Turn every line of the data below into a Markdown table with two columns, No. and Text, numbering the rows in order and skipping blank lines.

§ EXERCISE MATERIALS:
-------------------------
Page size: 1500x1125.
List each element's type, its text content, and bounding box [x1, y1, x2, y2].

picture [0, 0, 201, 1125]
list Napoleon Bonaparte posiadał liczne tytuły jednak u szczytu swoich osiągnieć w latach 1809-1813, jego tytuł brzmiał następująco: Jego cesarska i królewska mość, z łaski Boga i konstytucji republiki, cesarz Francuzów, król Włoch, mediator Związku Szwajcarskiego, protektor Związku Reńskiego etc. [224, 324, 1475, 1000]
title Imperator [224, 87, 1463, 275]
-------------------------
§ WRITTEN REPLY:
| No. | Text |
|---|---|
| 1 | Page size: 1500x1125. |
| 2 | List each element's type, its text content, and bounding box [x1, y1, x2, y2]. |
| 3 | picture [0, 0, 201, 1125] |
| 4 | list Napoleon Bonaparte posiadał liczne tytuły jednak u szczytu swoich osiągnieć w latach 1809-1813, jego tytuł brzmiał następująco: Jego cesarska i królewska mość, z łaski Boga i konstytucji republiki, cesarz Francuzów, król Włoch, mediator Związku Szwajcarskiego, protektor Związku Reńskiego etc. [224, 324, 1475, 1000] |
| 5 | title Imperator [224, 87, 1463, 275] |